We show that fault intensity and AVO inversion offer insights into hydraulic fracturing operations in a shale-gas reservoir. This is supported by microseismic data using calculations of event density, SRV dimensions, b-value, D-value, and hydraulic diffusivity. We also demonstrate that fault intensity is linked to the azimuthal anisotropy of the AVO inversion. This helps both infer the presence of faults that are below seismic imaging resolution, and potentially determine the spatial scale at which anisotropy measurements relate to natural faults and fractures. Production is also shown to be related to the calculated geophysical properties. Our key message is that it is critical to demonstrate the link between geophysical measurements and the success of producing shale gas reservoirs in order to maintain the confidence in geophysical contributions.
One of the contributions that geophysics can make to the development of shale gas plays is to explain and predict the behaviour of hydraulic fracturing operations and the resulting gas production. To accomplish this, we look at the relationship between microseismic and surface seismic calculations, and attempt to back up the relationships with petrophysical and engineering measurements and analyses.
Surface seismic is used to determine the underlying rock properties of the shale reservoir. Seismic-scale faulting, either observed directly or inferred from curvature attributes, is useful for showing areas where natural fault and fracture activity is more likely to be present (Reine & Dunphy, 2011). This natural fault network can have a significant impact on the effectiveness of the hydraulic fracturing and production of the reservoir. Prestack AVO inversion allows seismic amplitudes to reveal useful mechanical properties such as Poisson's ratio and Young's modulus. These values can then be used to determine a measure of reservoir brittleness (Rickman, 2008), or " frac-ability". When extended to different azimuthal sectors, the anisotropy of the inverted results can be used as an indicator of natural fracturing (Bakulin et al., 2000) or local stress changes (Gray et al., 2012).

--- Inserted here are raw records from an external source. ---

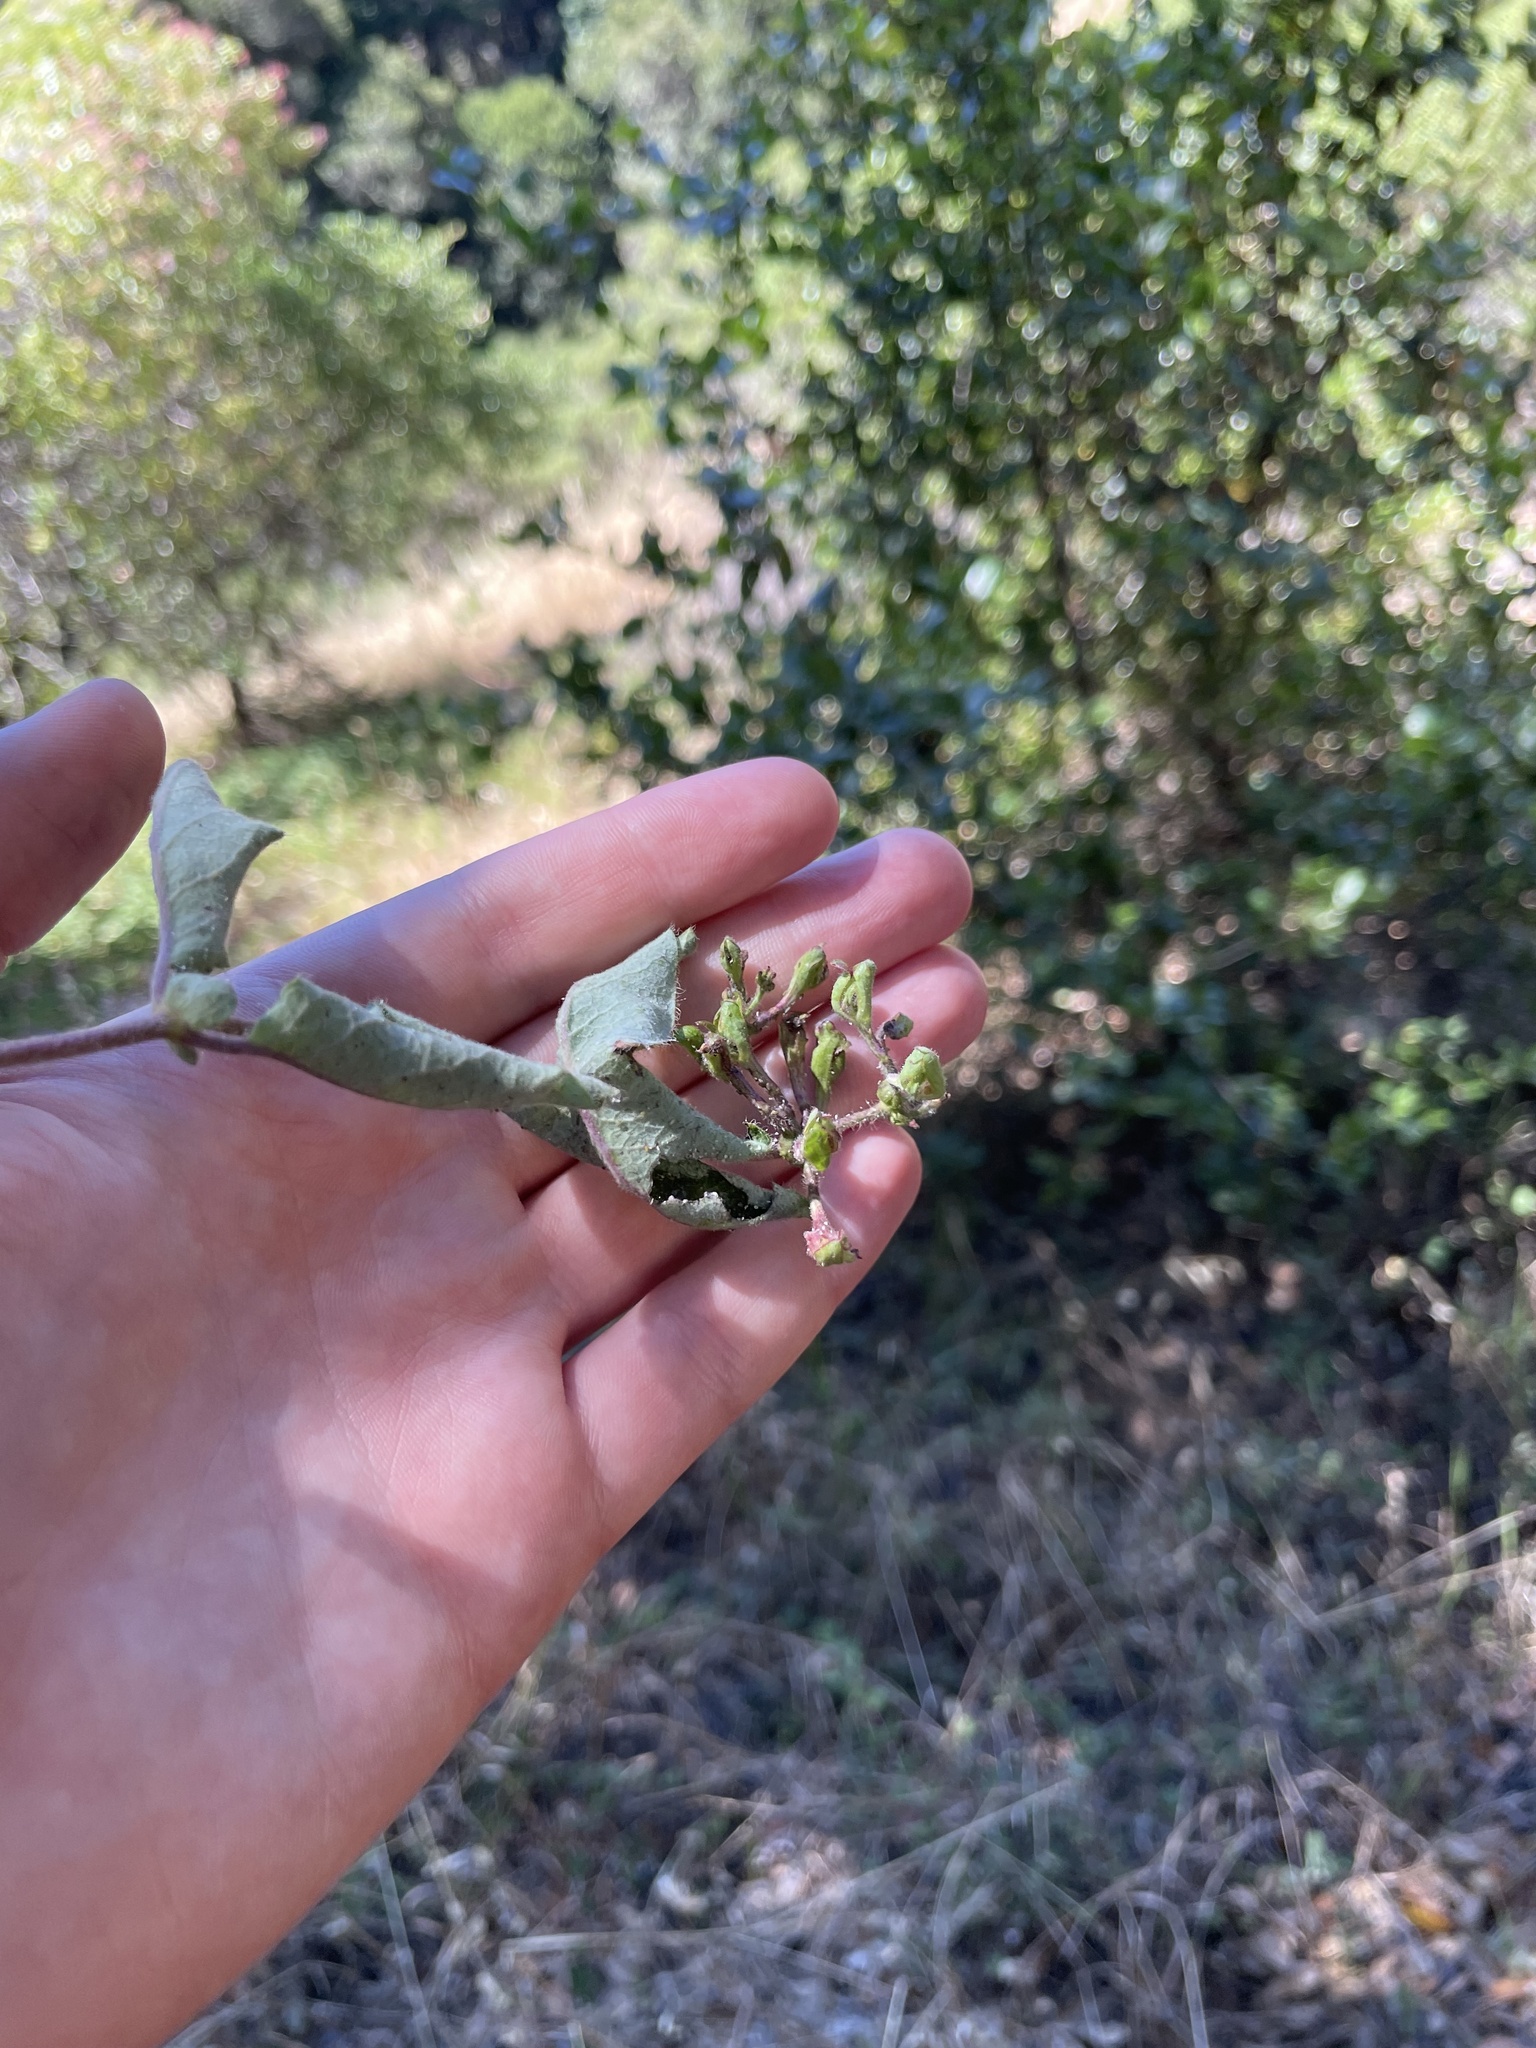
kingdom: Plantae
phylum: Tracheophyta
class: Magnoliopsida
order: Dipsacales
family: Caprifoliaceae
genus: Lonicera
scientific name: Lonicera hispidula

For hydraulic fracturing, microseismic data contains both spatial information and attribute information revealing the conditions under which the frac is occurring. Spatially, event density is a useful display of how microseismic energy is concentrated. This concentration is then useful for determining the stimulated reservoir volume (SRV), whose shape depends on the local reservoir conditions. The microseismic D-values (Grob & van der Baan, 2011) describe the spatial distribution of events by its fractal dimension (Grassberger & Procaccia, 1983). This value relates to the total spread in the microseismic cloud. Hydraulic diffusivity (Shapiro et al., 2002) describes the velocity of the microseismic triggering front as it moves away from the well, giving insight into the bulk permeability of the reservoir. Finally, the dominant mechanism of failure in a hydraulic fracture can be determined from the microseismic b-value (Wessels et al., 2011). The b-value describes the distribution of microseismic magnitudes, which are expected to obey a power-law relationship (Gutenberg & Richter, 1954).